## Exercise data
━━━━━━━━━━━━━━━━
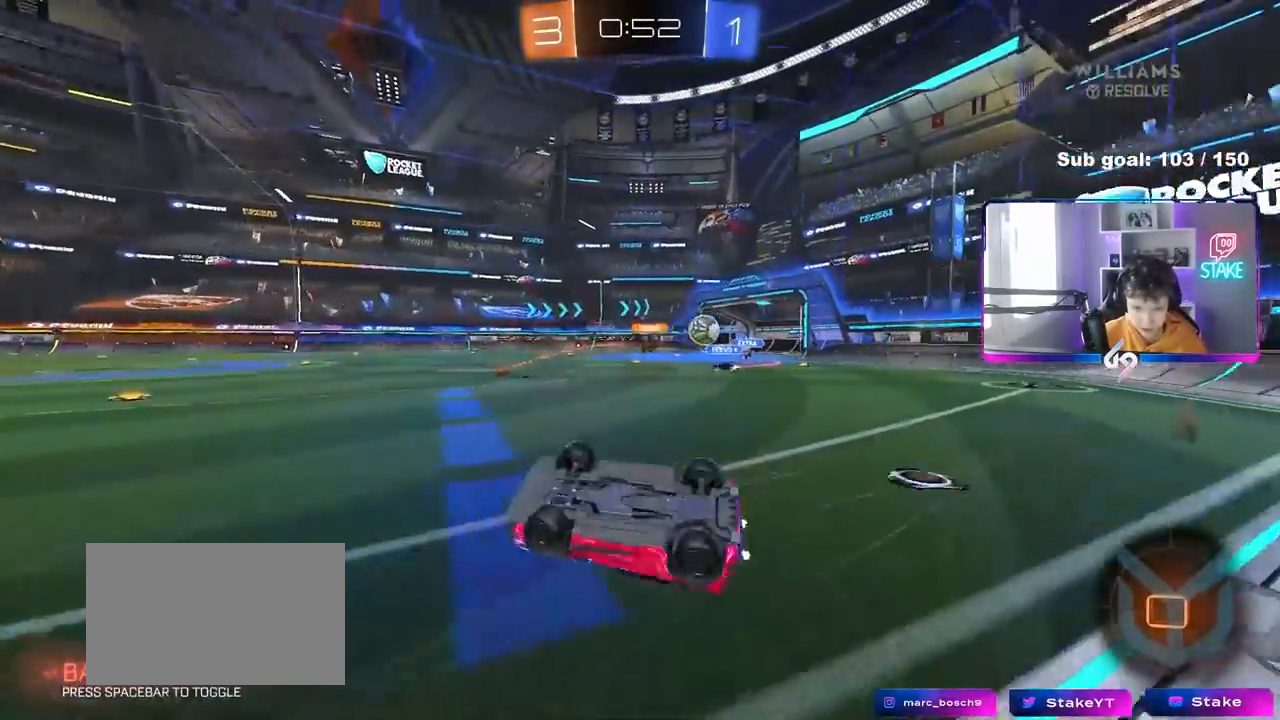
{"keys": ["a"], "mouse": [], "mouse_move": "still", "events": [[150, "mouse_left", "up"], [183, "shift", "up"], [233, "s", "up"], [283, "a", "up"], [433, "a", "down"]]}
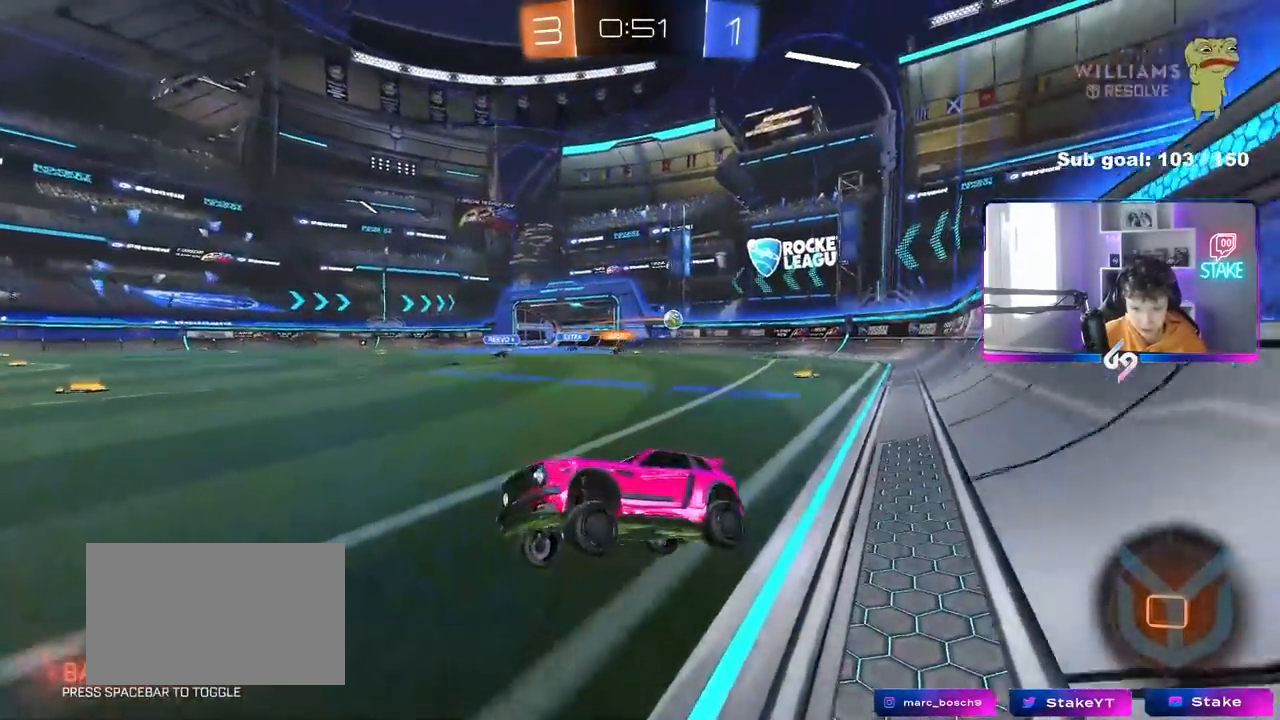
{"keys": ["w"], "mouse": [], "mouse_move": "still", "events": [[67, "a", "up"], [67, "w", "down"], [300, "d", "down"], [433, "d", "up"]]}
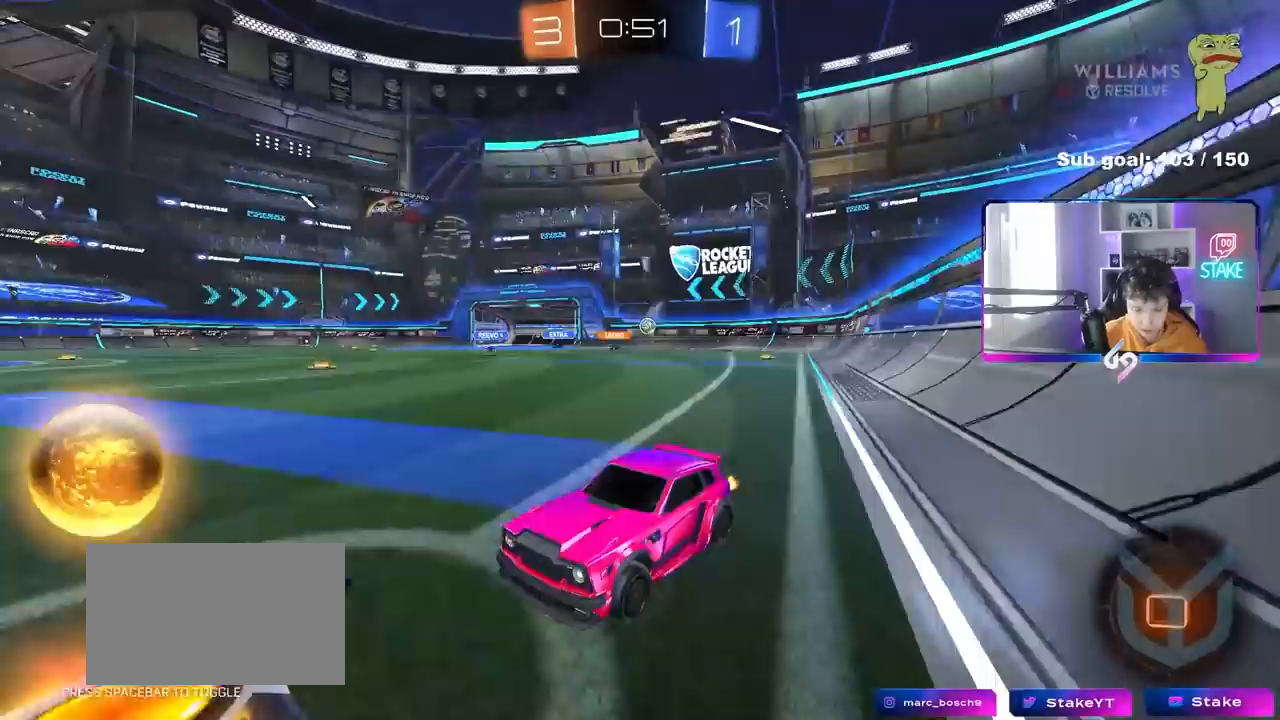
{"keys": ["d", "w"], "mouse": [], "mouse_move": "still", "events": [[83, "d", "down"], [83, "shift", "down"], [217, "shift", "up"]]}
━━━━━━━━━━━━━━━━
Copy the listing exactly, omitting pictures.

## The answer
{"keys": ["a"], "mouse": [], "mouse_move": "still", "events": [[150, "mouse_left", "up"], [183, "shift", "up"], [233, "s", "up"], [283, "a", "up"], [433, "a", "down"]]}
{"keys": ["w"], "mouse": [], "mouse_move": "still", "events": [[67, "a", "up"], [67, "w", "down"], [300, "d", "down"], [433, "d", "up"]]}
{"keys": ["d", "w"], "mouse": [], "mouse_move": "still", "events": [[83, "d", "down"], [83, "shift", "down"], [217, "shift", "up"]]}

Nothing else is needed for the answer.